= Data for this exercise =
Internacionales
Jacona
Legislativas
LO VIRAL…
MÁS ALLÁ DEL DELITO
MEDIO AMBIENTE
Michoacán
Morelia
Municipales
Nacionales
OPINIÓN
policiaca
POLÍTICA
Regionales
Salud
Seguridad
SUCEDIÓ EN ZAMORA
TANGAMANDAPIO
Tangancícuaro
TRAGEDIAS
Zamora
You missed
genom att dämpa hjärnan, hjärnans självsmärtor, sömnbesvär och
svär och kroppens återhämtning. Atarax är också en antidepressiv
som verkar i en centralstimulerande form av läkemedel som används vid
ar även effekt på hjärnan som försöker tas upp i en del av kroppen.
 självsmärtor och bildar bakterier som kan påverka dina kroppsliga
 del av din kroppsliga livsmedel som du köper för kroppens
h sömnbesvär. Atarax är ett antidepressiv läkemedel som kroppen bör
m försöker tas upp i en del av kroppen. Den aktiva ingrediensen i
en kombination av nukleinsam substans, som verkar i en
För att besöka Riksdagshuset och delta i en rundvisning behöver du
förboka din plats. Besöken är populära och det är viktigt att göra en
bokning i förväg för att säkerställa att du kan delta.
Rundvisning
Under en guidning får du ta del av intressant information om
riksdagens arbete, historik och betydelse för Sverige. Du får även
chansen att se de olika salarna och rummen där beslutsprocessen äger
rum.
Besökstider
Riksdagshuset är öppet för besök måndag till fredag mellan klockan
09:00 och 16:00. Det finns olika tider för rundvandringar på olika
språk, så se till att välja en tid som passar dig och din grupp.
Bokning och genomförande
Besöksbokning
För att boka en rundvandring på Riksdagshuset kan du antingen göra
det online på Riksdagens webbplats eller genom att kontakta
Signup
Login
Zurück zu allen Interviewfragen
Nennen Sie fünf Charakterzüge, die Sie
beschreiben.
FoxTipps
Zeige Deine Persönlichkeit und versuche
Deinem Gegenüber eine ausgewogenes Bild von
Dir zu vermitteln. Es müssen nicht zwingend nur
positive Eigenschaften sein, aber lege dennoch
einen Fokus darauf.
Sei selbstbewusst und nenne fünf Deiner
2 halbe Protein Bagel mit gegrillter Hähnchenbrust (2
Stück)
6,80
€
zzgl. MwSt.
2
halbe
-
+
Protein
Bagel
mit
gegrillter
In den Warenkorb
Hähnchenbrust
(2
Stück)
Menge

= Problem description =
Each line of the records that holds the word "antidepressiv" should be copied out.

= Response below =
svär och kroppens återhämtning. Atarax är också en antidepressiv
h sömnbesvär. Atarax är ett antidepressiv läkemedel som kroppen bör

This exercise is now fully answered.